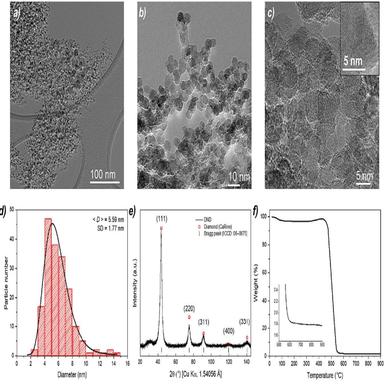
a)–b) TEM images of detonation nanodiamonds at different magnifications and c) HRTEM image of the same sample, insert: zoom-in on a ND particle. d) Size distribution of DND with a log normal distribution function (black curve), calculated based on 183 particles. The mean diameter is note 〈D〉, while the standard deviation is abbreviated SD. e) PXRD pattern (Cu, 1.5406 Å) of as-received DND. The black line is the experimental pattern, the red circles are the simulated pattern for diamond, based on CaRine soft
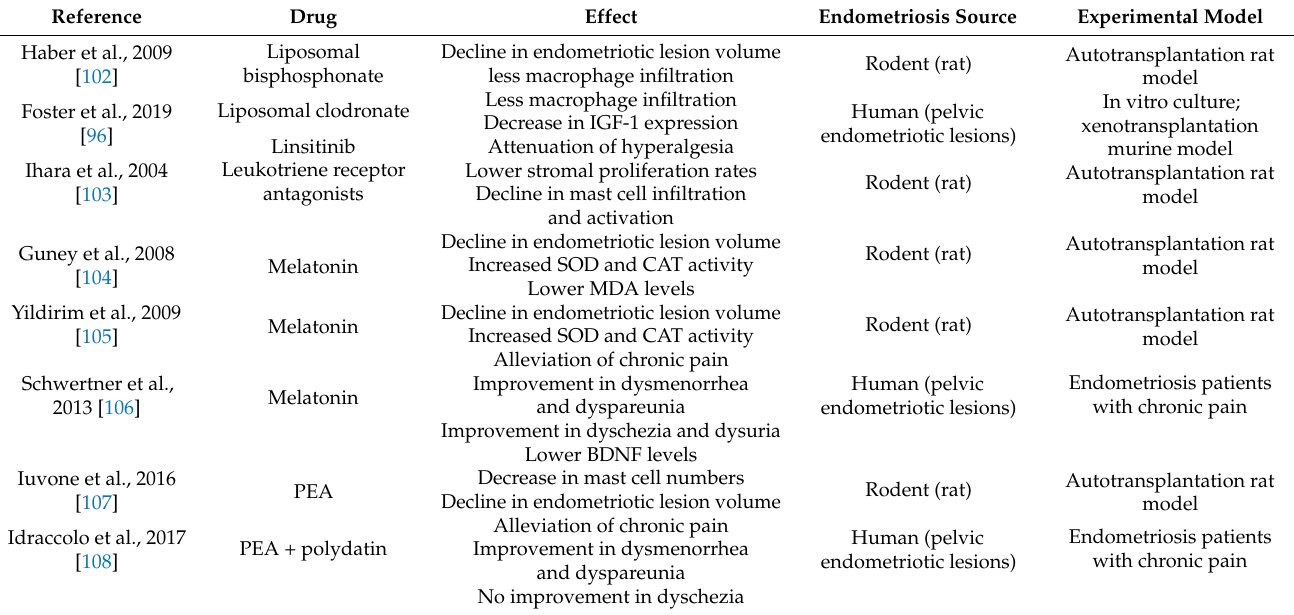
Table 2. Drugs decreasing macrophage and mast cell infiltration and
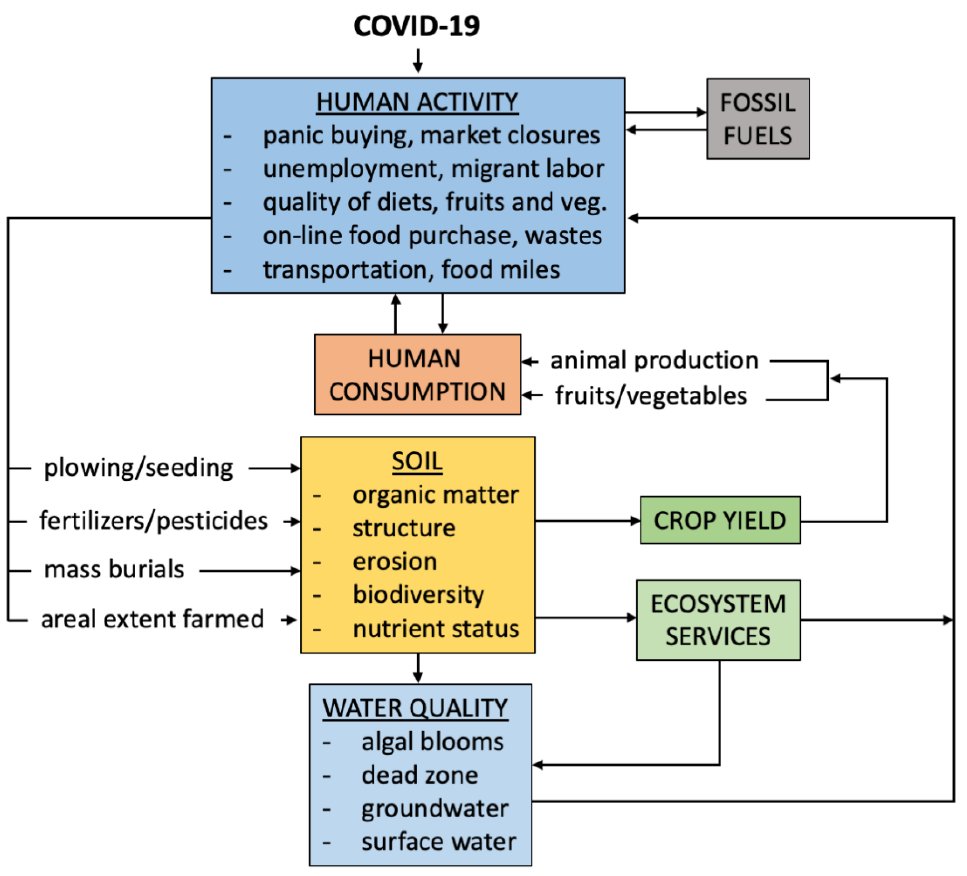
Figure 2. Links and feedbacks illustrating how soil is being impacted by COVID-19.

• [Activity]
Repeat the material above in full and exactly, apart from the pictures.

• [Response area]
a)–b) TEM images of detonation nanodiamonds at different magnifications and c) HRTEM image of the same sample, insert: zoom-in on a ND particle. d) Size distribution of DND with a log normal distribution function (black curve), calculated based on 183 particles. The mean diameter is note 〈D〉, while the standard deviation is abbreviated SD. e) PXRD pattern (Cu, 1.5406 Å) of as-received DND. The black line is the experimental pattern, the red circles are the simulated pattern for diamond, based on CaRine soft
Table 2. Drugs decreasing macrophage and mast cell infiltration and
Figure 2. Links and feedbacks illustrating how soil is being impacted by COVID-19.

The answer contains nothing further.